--- START OF Passage shown ---

Back to home

Go Internals - Allocator

11 min read
Cover Image for Go Internals - Allocator
Lucas LemosLucas Lemos

Introduction

In Go Internals - Memory we saw escape analysis decide when a value must live on the heap. Once that decision is made, the runtime has to hand back a pointer fast enough that goroutine churn stays cheap.

That job belongs to the heap allocator in src/runtime/malloc.go, mheap.go, mcache.go, and mcentral.go. The design is inherited from tcmalloc: size classes, per-thread caches, and a central page heap. Go adapts it for a concurrent runtime with a tracing GC and one mcache per P.

This article walks through Go 1.23 allocator paths — what mallocgc does with a size, where locks appear, and why your heap profile often shows mallocgc even when application code looks innocent.

Pages, spans, and the heap arena

The heap is not one giant malloc arena. The runtime carves virtual memory into pages8 KiB on typical 64-bit platforms (_PageShift = 13 in malloc.go). Pages are grouped into spans (mspan in mspan.go): contiguous page runs that either hold many small objects of one size class or one large object.

flowchart TB
  subgraph arena["Heap arena (virtual memory)"]
    S1["mspan: 8 pages, size class 48 B"]
    S2["mspan: 1 page, tiny objects"]
    S3["mspan: N pages, single large object"]
    FREE["unused pages"]
  end
  S1 --> O1["obj obj obj obj ..."]
  S2 --> O2["16 B slots packed"]
  S3 --> O3["one allocation"]

Each span tracks:

  • how many pages it covers
  • which size class it serves (or 0 for large-object spans)

--- END OF Passage shown ---
--- START OF Record extracts ---

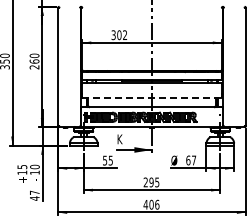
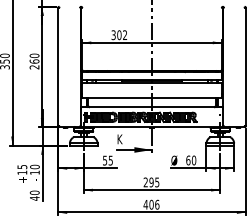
line at (152, 97): dashed -> solid
text at (193, 160): 67 -> 60
text at (34, 192): 47 -> 40
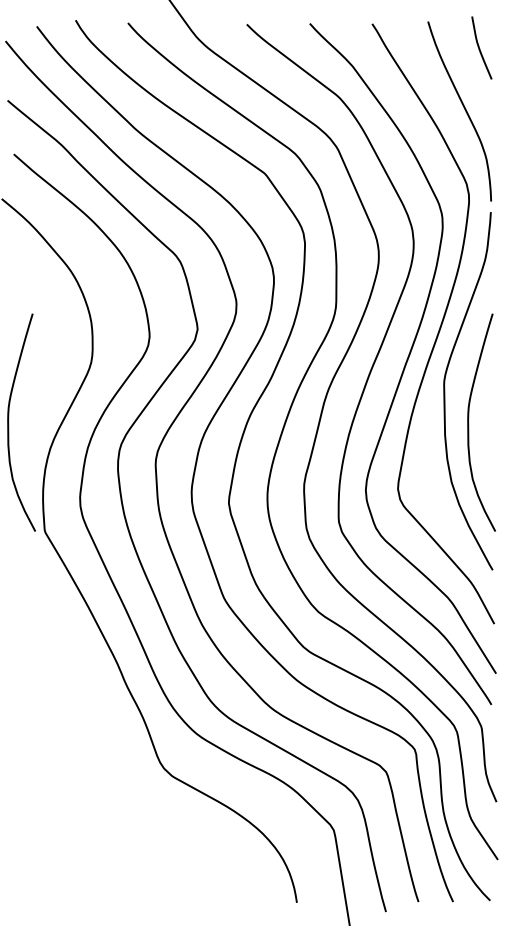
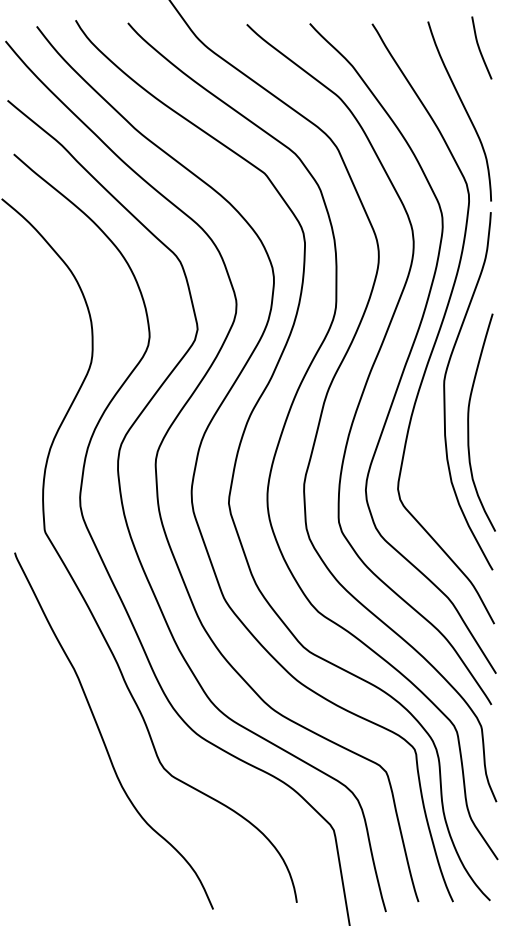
curve at (9, 422): present -> none
curve at (102, 735): none -> present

--- END OF Record extracts ---

▶ _To be done_:
Pick up the article on the Go heap allocator above after its last line and keep writing it.

▶ _Reply to the task_:
  • a free list of unused slots inside the span
  • GC metadata (mark bits, sweep state — the Garbage Collector article picks up there)

Spans are the unit the allocator hands out and the GC later reclaims. When you read mheap.alloc in mheap.go, it is ultimately wiring pages into spans.

Size classes: rounding up is intentional

Not every new(T) gets exactly sizeof(T) bytes. Small and medium objects route through size classes — a fixed table in sizeclasses.go (generated; do not edit by hand). A 24-byte struct might land in the 32-byte class. You pay a few bytes of internal fragmentation so the allocator can use free lists instead of a general-purpose heap.

Rough buckets mallocgc uses:

Route Size range (typical 64-bit) What happens
Tiny ≤ 16 bytes, no pointers Packed into 16-byte blocks; several objects can share one slot
Small > 16 bytes up to 32 KiB (maxSmallSize) Size-class lookup → mcache → maybe mcentral → maybe mheap
Large > 32 KiB Dedicated span(s) from mheap; size rounded to page multiples
type node struct {
  next *node
  val  int
} // 16 bytes on 64-bit — small class, not tiny (has a pointer field)

Pointer-free objects ≤ 16 bytes can share a tiny block. Add a pointer field and the object leaves the tiny path even if the struct is still small.

The size-class table also records noscan: if a class has no pointers, the GC skips scanning those objects during marking. That is a real throughput win for []byte-heavy workloads when objects stay in noscan classes.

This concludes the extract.